Ahmed “Tony” drives a large black SUV with plates that indicate he is NYC Transit Authority and is able to park Anywhere without getting ticketed. Perhaps this is his greatest show of power. He speeds through the streets, taking us to landmarks. He parks us before a historically significant church with a “no parking” sign marking the block and tells us to take our time. We respectfully walk around the church. It’s grand and gothic, with buttresses, vaulted ceilings, and priceless stained glass windows. I hate churches, having spent years in Catholic school with obligatory mass attendance. I light a candle in an empty gesture praying for nothing. We leave after having sufficiently violated parking regulations and continue on, driving around Manhattan to Battery Park. He shows me where my mother worked and places they used to haunt. He tells me he bought a home in Palestine, but it was demolished by Israeli forces who told him he was not permitted to own the land. He bought the property again and is having a new house built in its place. I watch the city from the passenger’s seat grow and slip by— part to reveal the harbor and a large ship on the water. The sun is setting and I unlock my phone to take a picture. Ahmed Tony sees me and tells me to wait, that I should take a good picture, that he’s pulling over. Once again he pulls over on the side of a busy street which connects to the highway. He tells me to take my time, but it’s apparent he’s obstructing traffic and I feel guilty stopping the city’s circulation. I run out with my friend and she takes a picture of me in front of the ship even though I didn’t want the picture, because I had been photographing the evening sky and the light had already changed and my phone was too shitty to pick up the sunset. He thought I wanted a picture of the ship. I didn’t. He drops us off near the apartment where we were staying. He doesn’t have time to eat, but wants to catch up more another time. He is happy to have met me and my mother is a good woman who I should appreciate and take care of-- and I should know she loves me. He gives me $80 and leaves.

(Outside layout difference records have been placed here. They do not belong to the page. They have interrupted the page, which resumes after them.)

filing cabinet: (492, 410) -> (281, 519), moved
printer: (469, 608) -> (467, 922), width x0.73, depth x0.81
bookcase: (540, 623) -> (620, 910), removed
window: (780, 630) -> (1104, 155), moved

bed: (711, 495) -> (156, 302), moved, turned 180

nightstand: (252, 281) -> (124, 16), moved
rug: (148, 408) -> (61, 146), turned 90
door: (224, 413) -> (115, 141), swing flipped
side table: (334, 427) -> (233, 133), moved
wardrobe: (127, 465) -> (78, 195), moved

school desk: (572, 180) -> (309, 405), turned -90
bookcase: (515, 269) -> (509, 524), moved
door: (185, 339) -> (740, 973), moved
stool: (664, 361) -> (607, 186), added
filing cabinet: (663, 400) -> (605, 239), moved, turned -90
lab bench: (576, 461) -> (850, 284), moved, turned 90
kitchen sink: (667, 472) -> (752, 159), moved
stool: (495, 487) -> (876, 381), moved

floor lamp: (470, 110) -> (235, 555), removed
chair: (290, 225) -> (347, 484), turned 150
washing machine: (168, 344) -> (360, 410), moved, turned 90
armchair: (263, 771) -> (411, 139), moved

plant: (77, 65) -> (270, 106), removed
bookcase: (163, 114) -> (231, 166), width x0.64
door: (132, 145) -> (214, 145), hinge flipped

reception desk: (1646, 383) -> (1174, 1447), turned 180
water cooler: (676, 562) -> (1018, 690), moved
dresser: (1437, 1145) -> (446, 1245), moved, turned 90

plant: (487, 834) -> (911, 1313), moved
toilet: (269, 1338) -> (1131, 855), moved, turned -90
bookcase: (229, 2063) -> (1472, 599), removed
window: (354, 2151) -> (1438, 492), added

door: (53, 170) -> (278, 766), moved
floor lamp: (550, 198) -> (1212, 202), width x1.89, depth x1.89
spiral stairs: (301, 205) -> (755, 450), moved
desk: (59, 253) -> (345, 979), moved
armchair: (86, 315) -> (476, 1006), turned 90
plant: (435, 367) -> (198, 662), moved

I add it to my collection of stolen goods and buy weed.

We leave the city. My mother calls while I’m on the bus to ask how the trip went. She hasn’t visited the city since she left in the early 90’s when I was born, before Giuliani cleaned it up. Now she lives in Oklahoma, an errant hair in the flat fleshy mass of open plains, red dirt, and whiteness. I tell her we’ll talk later and sit in silence as we exit through the tunnel coming and going as if we’d never been there.